Your goal: Out of the listing below, copy every line that carries the string "GenomicsDBImport".

Material to process:
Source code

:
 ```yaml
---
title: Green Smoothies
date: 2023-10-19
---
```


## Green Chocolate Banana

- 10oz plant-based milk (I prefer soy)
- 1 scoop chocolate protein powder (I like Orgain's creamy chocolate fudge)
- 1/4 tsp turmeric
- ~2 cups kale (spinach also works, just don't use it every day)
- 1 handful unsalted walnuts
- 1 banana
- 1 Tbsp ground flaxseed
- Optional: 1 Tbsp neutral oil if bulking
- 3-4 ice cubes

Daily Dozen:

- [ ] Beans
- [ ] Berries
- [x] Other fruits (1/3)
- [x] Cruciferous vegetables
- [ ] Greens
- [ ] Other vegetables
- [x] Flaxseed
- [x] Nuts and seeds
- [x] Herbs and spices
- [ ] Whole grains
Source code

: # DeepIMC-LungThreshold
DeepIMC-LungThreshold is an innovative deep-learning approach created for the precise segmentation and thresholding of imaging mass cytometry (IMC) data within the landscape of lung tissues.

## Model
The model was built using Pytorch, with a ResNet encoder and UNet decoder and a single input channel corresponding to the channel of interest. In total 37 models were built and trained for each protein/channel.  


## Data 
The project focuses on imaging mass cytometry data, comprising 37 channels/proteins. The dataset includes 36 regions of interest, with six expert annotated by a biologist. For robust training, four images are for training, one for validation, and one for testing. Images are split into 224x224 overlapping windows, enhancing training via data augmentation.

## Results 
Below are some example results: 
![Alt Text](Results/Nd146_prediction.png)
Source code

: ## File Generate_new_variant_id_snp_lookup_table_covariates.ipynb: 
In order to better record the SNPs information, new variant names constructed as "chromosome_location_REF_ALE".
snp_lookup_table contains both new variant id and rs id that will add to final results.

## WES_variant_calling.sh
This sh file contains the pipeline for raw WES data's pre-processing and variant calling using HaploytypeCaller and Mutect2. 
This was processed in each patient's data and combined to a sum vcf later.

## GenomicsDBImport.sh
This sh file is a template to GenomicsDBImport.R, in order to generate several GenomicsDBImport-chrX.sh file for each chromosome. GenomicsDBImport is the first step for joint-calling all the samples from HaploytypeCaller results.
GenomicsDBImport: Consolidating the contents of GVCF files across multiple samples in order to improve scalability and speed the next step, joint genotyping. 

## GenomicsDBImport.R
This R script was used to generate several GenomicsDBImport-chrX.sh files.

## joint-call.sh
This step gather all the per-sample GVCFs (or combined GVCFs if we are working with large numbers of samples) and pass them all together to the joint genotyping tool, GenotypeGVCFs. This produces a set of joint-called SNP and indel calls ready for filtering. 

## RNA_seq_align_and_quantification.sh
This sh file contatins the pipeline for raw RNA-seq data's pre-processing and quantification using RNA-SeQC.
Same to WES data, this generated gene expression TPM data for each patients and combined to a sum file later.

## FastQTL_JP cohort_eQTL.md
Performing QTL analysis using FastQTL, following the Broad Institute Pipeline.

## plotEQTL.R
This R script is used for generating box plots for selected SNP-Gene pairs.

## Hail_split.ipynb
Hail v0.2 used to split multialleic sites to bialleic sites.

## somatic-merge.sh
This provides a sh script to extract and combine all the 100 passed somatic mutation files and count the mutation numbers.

Exercise answer:
## GenomicsDBImport.sh
This sh file is a template to GenomicsDBImport.R, in order to generate several GenomicsDBImport-chrX.sh file for each chromosome. GenomicsDBImport is the first step for joint-calling all the samples from HaploytypeCaller results.
GenomicsDBImport: Consolidating the contents of GVCF files across multiple samples in order to improve scalability and speed the next step, joint genotyping. 
## GenomicsDBImport.R
This R script was used to generate several GenomicsDBImport-chrX.sh files.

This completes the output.